[EXCERPT Boundary: Start]
May 28th, 2013

By 

 

“Without any change, you see a huge increase in transactions in our apps by just moving to dedicated physical hardware.”

-Drew Broadley, Founder at PAPERKUT Paperless Receipts

Drew Broadley Founder at PAPERKUT Paperless Receipts

 

 

Hello Planet Cassandra users. My name is Brady Gentile and I’m here with Drew Broadley, Founder of PAPERKUT Paperless Receipts based out of New Zealand.

 

Drew, thanks for meeting with me today. I’m really excited to hear about your use of Apache Cassandra. To start off, could you tell us a little bit about your company PAPERKUT Paperless Receipts?

 

Drew: PAPERKUT Paperless Receipts is essentially putting digital receipts into banking; in New Zealand, we have a really good use of plastic cards: debit cards, credit cards, EFTPOS. Because of that, we’re able to attach a lot of things to these payment cards.  

 

The service works like this: You go up to your retailer, make a purchase with your plastic card payment (albeit in physical or NFC form). Then, in the background, it gets pulled from the point of sale, matched with data from the payment network, stored in our platform and it shows up on your banks internet banking website.  The data from these receipts can then be used for accounting, expenses, management, and many other things.

 

We’re partnering with Paymark, who is the majority payment network provider in New Zealand. They have stakeholders compromised of the major banks in New Zealand and Australia and because of that, we’re able to partner them to get to the banks, in order to provide these receipts via internet banking websites. It’s a seamless thing.

 

That’s awesome. Could you tell us a little bit more about how you’re using Cassandra?

 

Drew: Large amounts of data were always going to be involved with this industry and that’s why I’ve chosen Cassandra. What we do is we use it as a data store, cache layer and also for distributed counters. Utilising distributed counters and pushing them out as real-time analytics has been a big feature for us.  

 

Being integrated in-flight with the transaction payment network, which does many transactions a second, and telling them that “yes, we’ll be able to keep up” has been really nice.

 

That sounds really convenient and definitely something that I would use. Is the data that you store in Cassandra in a physical datacenter or is it in the cloud?

 

It’s interesting because at the start, to keep costs low, we did it in the cloud; it was really just to keep the overhead lower. As you read more, and you read other use cases like Netflix on Amazon AWS and what not, you find out that you’ve got to try and take over at a certain size instance.
[EXCERPT Boundary: End]
[DATA SHOWN Boundary: Start]
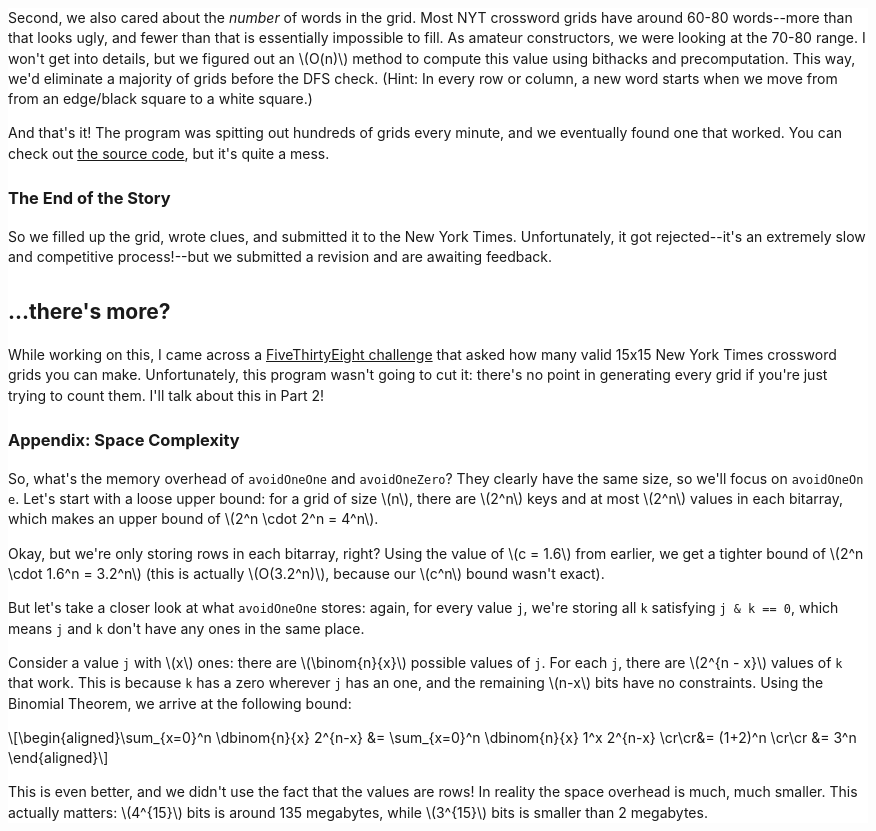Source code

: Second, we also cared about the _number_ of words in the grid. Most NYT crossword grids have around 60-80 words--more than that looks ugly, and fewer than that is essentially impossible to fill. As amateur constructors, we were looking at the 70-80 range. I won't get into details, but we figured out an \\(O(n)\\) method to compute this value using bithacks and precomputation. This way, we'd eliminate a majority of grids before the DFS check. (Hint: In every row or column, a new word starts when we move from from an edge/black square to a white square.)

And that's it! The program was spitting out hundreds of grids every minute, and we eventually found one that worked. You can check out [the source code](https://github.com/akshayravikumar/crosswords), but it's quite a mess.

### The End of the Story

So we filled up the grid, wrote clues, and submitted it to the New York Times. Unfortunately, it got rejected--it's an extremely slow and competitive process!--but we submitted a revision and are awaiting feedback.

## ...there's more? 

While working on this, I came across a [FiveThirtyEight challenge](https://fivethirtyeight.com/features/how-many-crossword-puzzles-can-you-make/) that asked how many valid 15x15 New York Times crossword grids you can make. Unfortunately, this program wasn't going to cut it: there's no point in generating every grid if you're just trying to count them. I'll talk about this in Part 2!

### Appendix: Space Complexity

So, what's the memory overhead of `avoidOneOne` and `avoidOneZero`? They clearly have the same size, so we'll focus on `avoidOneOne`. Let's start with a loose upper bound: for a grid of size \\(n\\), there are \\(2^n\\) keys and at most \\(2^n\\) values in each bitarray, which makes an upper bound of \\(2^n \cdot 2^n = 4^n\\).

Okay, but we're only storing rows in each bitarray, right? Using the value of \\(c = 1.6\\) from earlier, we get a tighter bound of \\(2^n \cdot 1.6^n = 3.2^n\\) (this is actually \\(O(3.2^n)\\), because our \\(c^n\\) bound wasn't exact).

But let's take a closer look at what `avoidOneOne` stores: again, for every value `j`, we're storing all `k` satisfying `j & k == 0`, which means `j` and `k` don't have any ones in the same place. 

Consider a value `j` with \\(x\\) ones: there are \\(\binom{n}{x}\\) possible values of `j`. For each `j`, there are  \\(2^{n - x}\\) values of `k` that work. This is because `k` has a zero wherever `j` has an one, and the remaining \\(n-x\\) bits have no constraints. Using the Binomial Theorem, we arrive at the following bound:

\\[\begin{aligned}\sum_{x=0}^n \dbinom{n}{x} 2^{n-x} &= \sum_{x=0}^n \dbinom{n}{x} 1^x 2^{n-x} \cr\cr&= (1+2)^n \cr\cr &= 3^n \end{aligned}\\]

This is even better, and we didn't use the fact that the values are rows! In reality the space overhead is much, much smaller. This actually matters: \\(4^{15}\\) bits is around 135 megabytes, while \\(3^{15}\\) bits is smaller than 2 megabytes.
[DATA SHOWN Boundary: End]
**QUESTIONS**
- A) In the PAPERKUT interview, rewrite the passage starting with "Drew: Large amounts of" and going on through "in the cloud?", renaming "distributed counters" to "shared counters".
- B) In the PAPERKUT interview, which company is named as the majority payment network provider in New Zealand?
- C) Carry on the PAPERKUT interview from the point where it stops.

**ANSWERS PER TASK**
- A)
Drew: Large amounts of data were always going to be involved with this industry and that’s why I’ve chosen Cassandra. What we do is we use it as a data store, cache layer and also for shared counters. Utilising shared counters and pushing them out as real-time analytics has been a big feature for us.  

 

Being integrated in-flight with the transaction payment network, which does many transactions a second, and telling them that “yes, we’ll be able to keep up” has been really nice.

 

That sounds really convenient and definitely something that I would use. Is the data that you store in Cassandra in a physical datacenter or is it in the cloud?

- B) Paymark

- C)
Then once you start doing that, to get the required throughput of the disk IO, you find that you end up spending as much as what you could being on bare metal. Initially, in our pilots, we’re using a cloud but we will be moving to bare metal.  Through advice of the DataStax and Cassandra MVPs, we have found you can get really good throughput when you put it on bare metal. You get the requirement and allocation of resource, and there’s no other shared resource being used by someone else that you don’t know about.

 

That’s sort of the future plan, is it’s been good experiencing Cassandra on cloud and also starting to play with it on bare metal has been exciting. Without any change, you see a huge increase in transactions in our apps by just moving to dedicated physical hardware.

 

Very cool. It’s good that you had a good experience with it. You had mentioned that you were talking to Cassandra community members, and that they had given you that advice. Do you have any thoughts on the Cassandra community or any of the key players?

 

Drew: Funny enough, that’s how I got involved with Cassandra. One of the community players and DataStax MVP Aaron Morton had set up a local data-driven related user group and, through that, I got involved and started talking to him. His first pitch was Cassandra, and it was at the first user group meeting. We were originally using some other data stores, but his in-depth knowledge convinced me on certain things. Talking to him more, he gave some great support.

 

On the Apache Cassandra mailing list [found at the bottom of this linked page], he’s really active. He’s sending email all the time. I try and search through emails from him and I end up going through all of the user mailing lists emails before I find my personal emails from him. It’s been really good and that’s the thing that really drew me to Cassandra — the community.

 

Cool, that’s awesome. The community sounds really strong and it’s been able to help you out a lot so that’s great to hear. You had said that there were some original database offerings you were looking at prior to Cassandra. Could you explain a little bit about that?

 

Drew: Sure. Starting off, knee jerk reaction was to start using MySQL. It was sort of the same open source community thing, pretty much a similar vibe but obviously a relational database. In my previous musings of it, I’ve done millions of rows and often had to fight index corruptions. What we’re looking at is millions of transactions a day, straight away. During an internal pilot, I thought was a good idea, getting more and more into the sort of numbers we were working with but we realized it’s just not going to work even if we scaled it, clustered it, whatever else you could do with it. There’s some limitations like row and table locking with certain recommended table types that made us worried.

 

Then we started experimenting with NoSQL and one of the first things we came across, just for a quick experiment, was CouchDB. This is an Apache project as well, we had used Apache web server in the past with many, many years of experience so it was a familiar brand. It was great, we got up-and-running really quickly but found limitations straight away. I loved it at first, It has an HTTP RESTful interface. Being a web developer, I could relate to it really quickly.

 

Limitation came very hard and fast with CouchDB so we moved up to MongoDB. MongoDB was good and it definitely has the feeling of being scalable. You got the idea that you can make a horizontally scalable system without having to worry about a thing; that reassurance of not having to invest a lot of time to get something over the line initially, and then still be able to invest later on to grow it was great.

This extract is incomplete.